Line by line, copy the records below exactly and leave the pictures out.

Given information below:

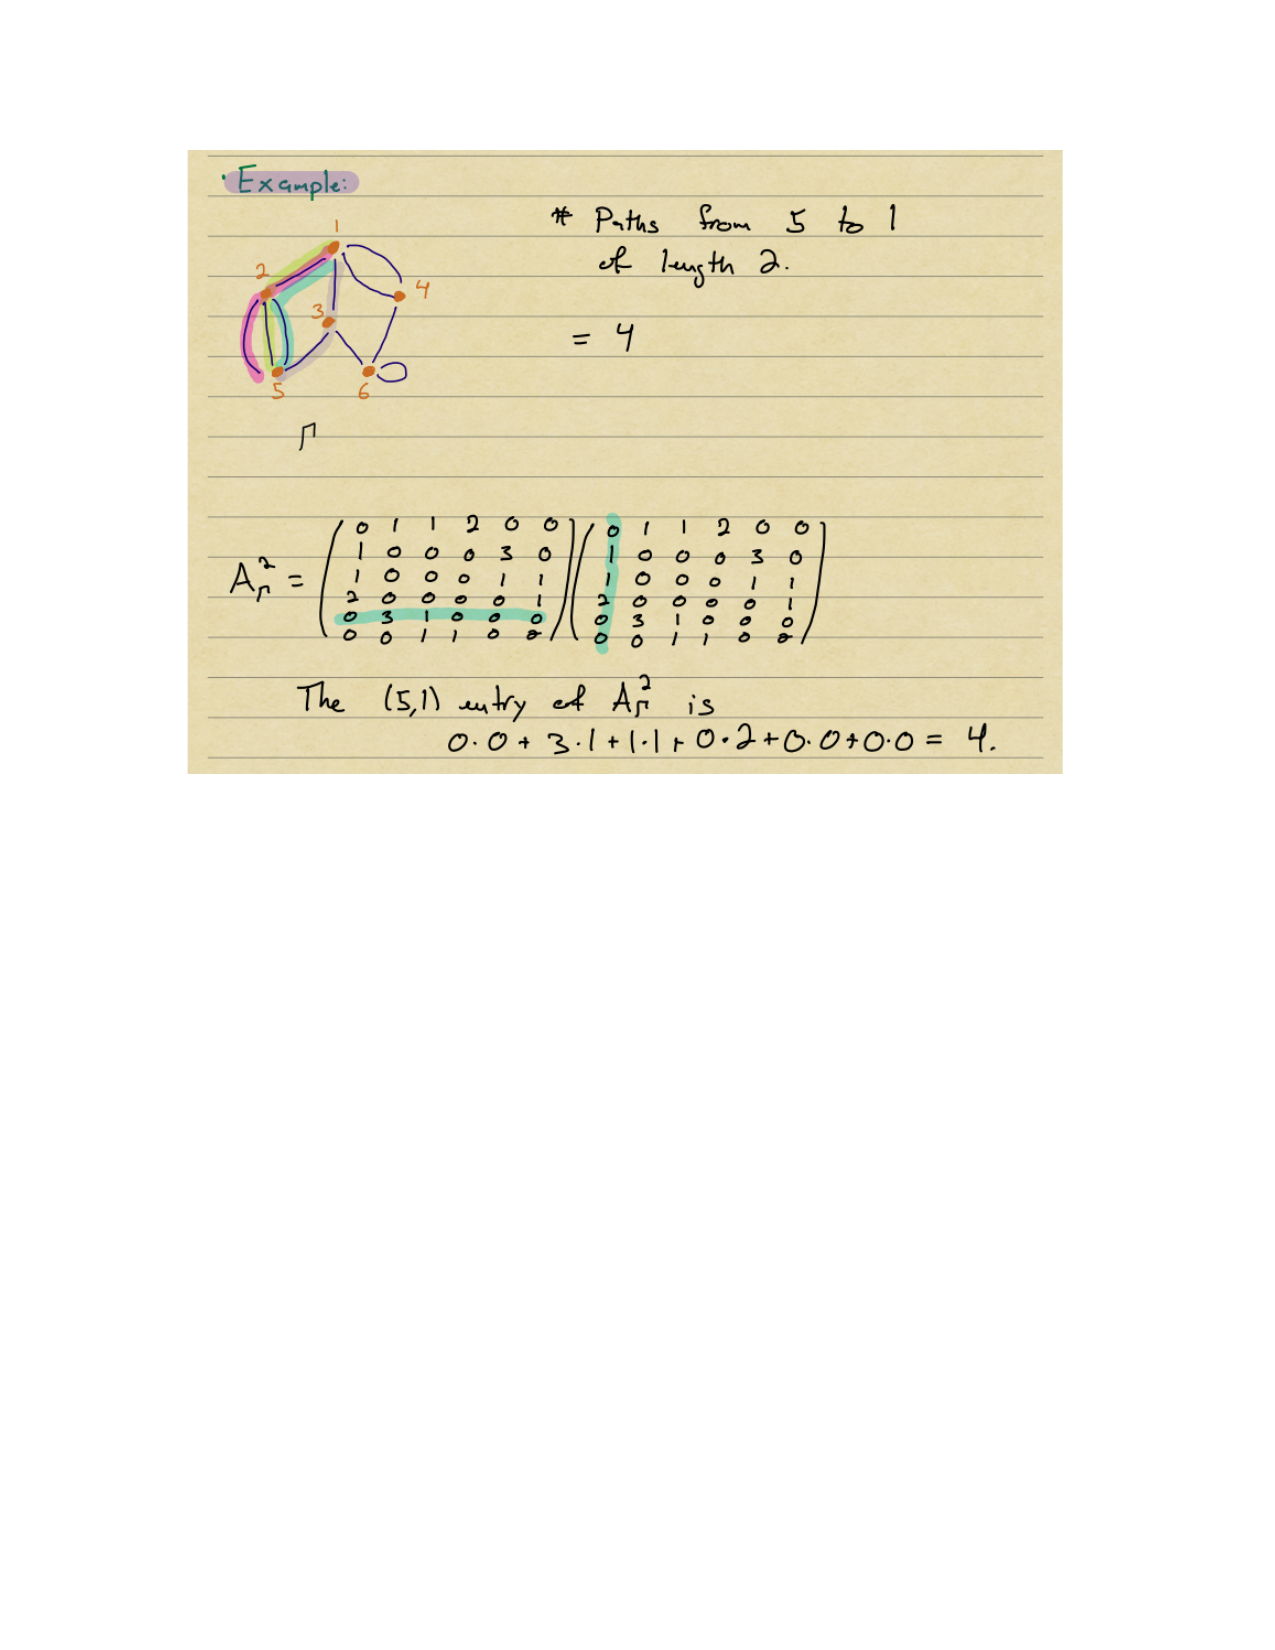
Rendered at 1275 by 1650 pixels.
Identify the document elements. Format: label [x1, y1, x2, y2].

picture [187, 150, 1063, 774]
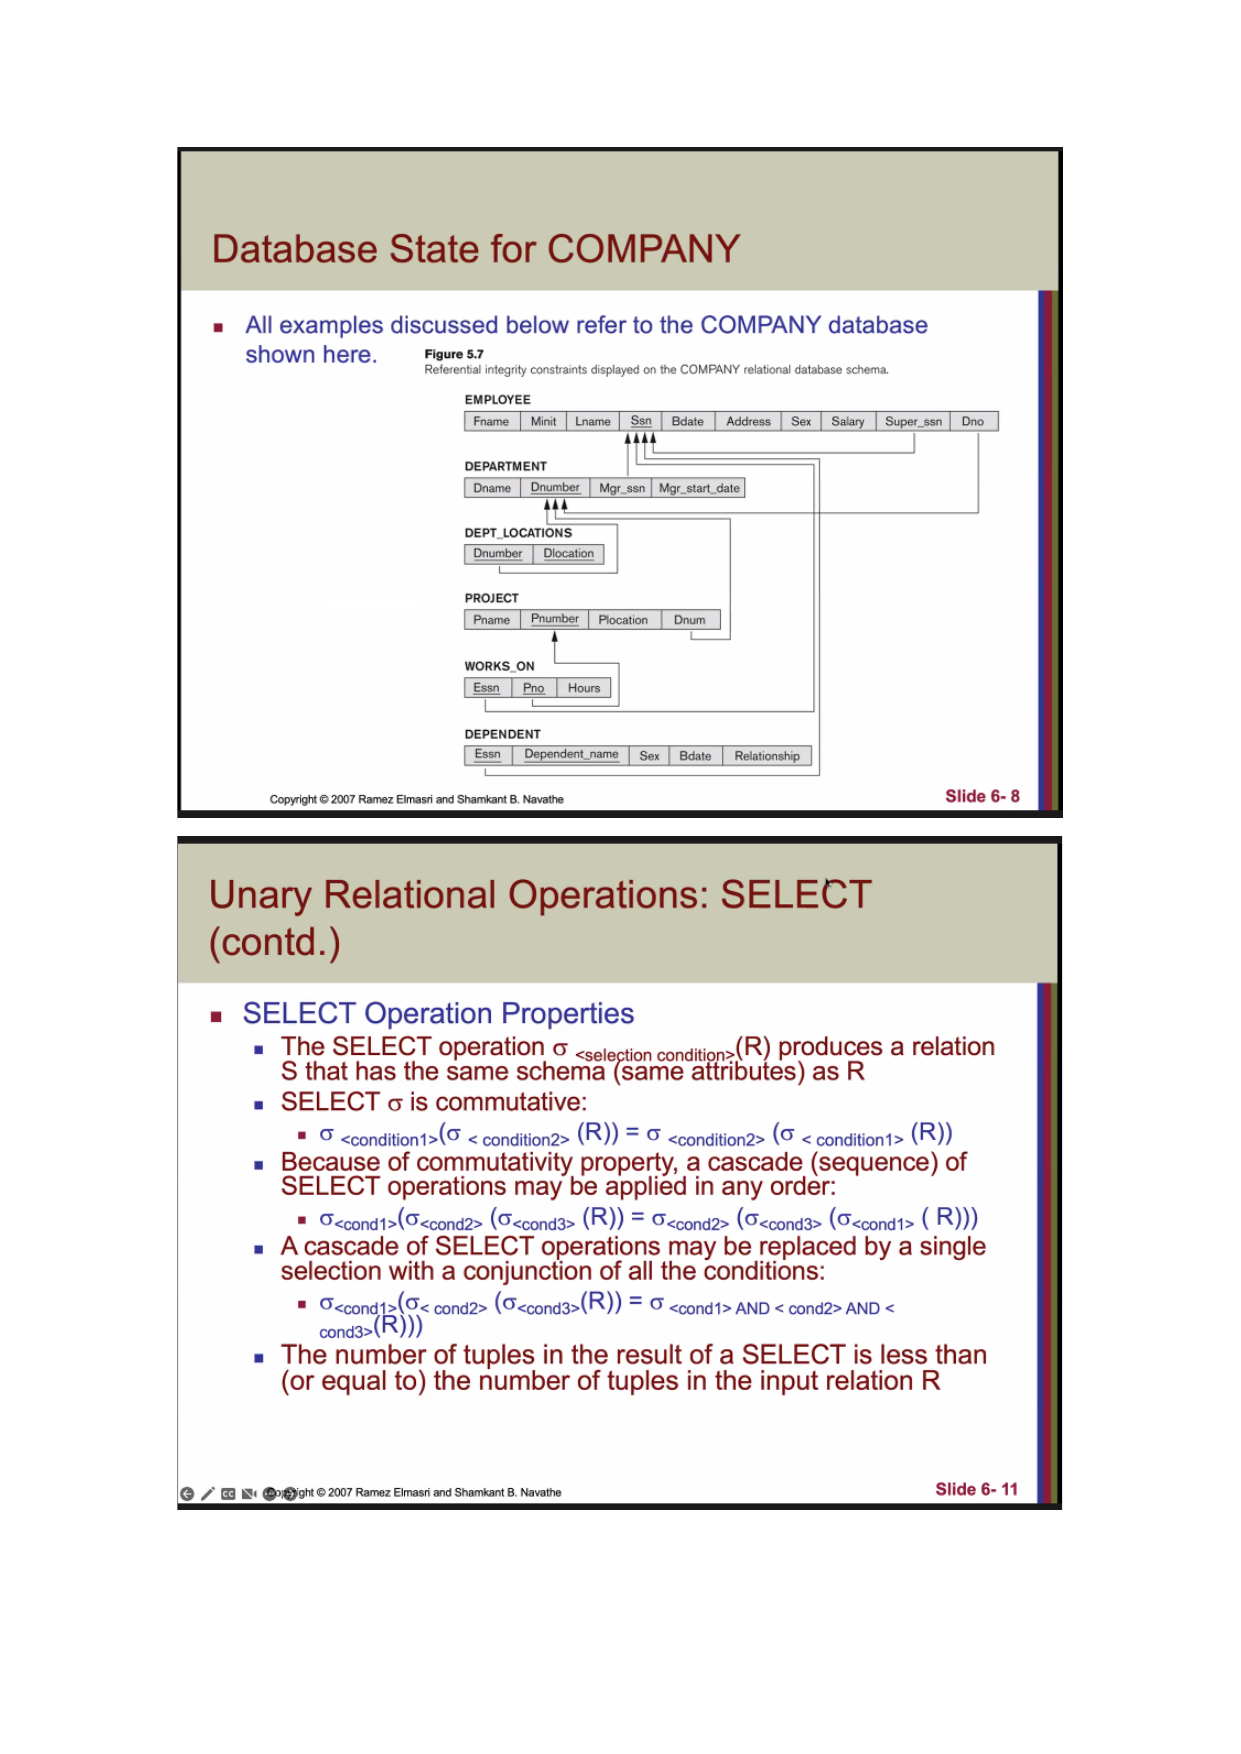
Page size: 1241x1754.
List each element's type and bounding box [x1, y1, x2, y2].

picture [177, 147, 1063, 818]
picture [177, 836, 1063, 1510]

End of Given information.

_Solution to this problem:_
Rendered at 1275 by 1650 pixels.
Identify the document elements. Format: label [x1, y1, x2, y2].

picture [187, 150, 1063, 774]
Page size: 1241x1754.
List each element's type and bounding box [x1, y1, x2, y2].

picture [177, 147, 1063, 818]
picture [177, 836, 1063, 1510]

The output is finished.